Three main projects the company was hoping they will help it lift revenue had to be stalled. These include a LPG plant in Rhourde El Baguel 100km away from Hassi Messoud, the development of Tinrhert gas well and the Rhourd Chegga well.
These projects were seen as a boon to boost gas exports amid a surge in domestic consumption. In fact, economists warned Algeria that if domestic gas consumption continues at the current pace, the country will be left with only 15 bcm/year to export by 2030. In a lower production or high demand scenarios, it will cease exporting all together, therefore importing gas beyond any such a point.

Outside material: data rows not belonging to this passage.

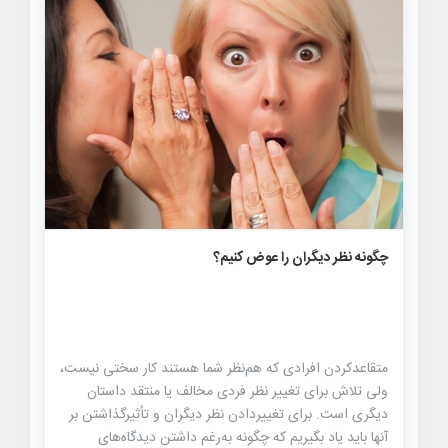
سایت سخن امید ، پیشنهادهایی برای زمان آزادتان ارائه
می‌دهیم که […]
۶۸۰
۰
۰
چگونه نظر دیگران را عوض کنیم؟
متقاعدکردن افرادی که هم‌نظر شما هستند کار سختی نیست،
ولی تلاش برای تغییر نظر فردی مخالف یا منتقد داستان
دیگری است. برای تغییردادن نظر دیگران و تأثیرگذاشتن بر
آنها باید یاد بگیریم که چگونه به‌رغم داشتن دیدگاه‌های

Besides a dwindling domestic production, Algeria’s Sonatrach is facing acute competition in its key markets from the US, Russia and other rising oil and gas producing countries. Spain for example opted for US gas and reduced its imports from Algeria recently.
Due to its underdeveloped banking system, unfriendly investment regulations and particularly the lack of security, Algeria is increasingly shunned by global oil and gas companies. The memories of the 2013 attack by terrorism groups on one of the countries well-guarded wells are still vivid sending a bad signal for investors.

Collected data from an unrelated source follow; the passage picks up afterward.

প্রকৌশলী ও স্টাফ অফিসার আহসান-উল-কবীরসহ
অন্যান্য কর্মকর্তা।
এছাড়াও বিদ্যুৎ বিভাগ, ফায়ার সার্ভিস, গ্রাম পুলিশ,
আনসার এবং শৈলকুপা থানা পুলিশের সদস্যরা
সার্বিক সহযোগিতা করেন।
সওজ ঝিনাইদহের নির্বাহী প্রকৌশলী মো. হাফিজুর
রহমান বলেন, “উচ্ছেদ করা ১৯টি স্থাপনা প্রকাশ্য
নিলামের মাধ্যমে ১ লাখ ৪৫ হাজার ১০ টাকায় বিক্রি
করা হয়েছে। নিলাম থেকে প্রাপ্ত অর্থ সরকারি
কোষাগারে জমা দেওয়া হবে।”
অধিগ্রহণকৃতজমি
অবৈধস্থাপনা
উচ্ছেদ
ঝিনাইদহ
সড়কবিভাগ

The company has also been plagued by corrupt officials and inefficient management as evidenced by the corruption cases facing its former CEOs. Between 1999 and 2020, 12 chiefs run the company. Some of them spent only months before being replaced by others casting a shadow of uncertainty and amateurism and reflecting a severe lack of vision.
By the end of Bouteflika’s fourth mandate in 2019, the country spent $1000 billion in 20 years, thanks to non-renewable sources. This huge resource could have financed all the development needs of the African continent. Instead of being invested in developing Algeria, these colossal hydrocarbon revenues were used to entrench the authoritarian status quo creating propitious conditions for a looming destructive chaos.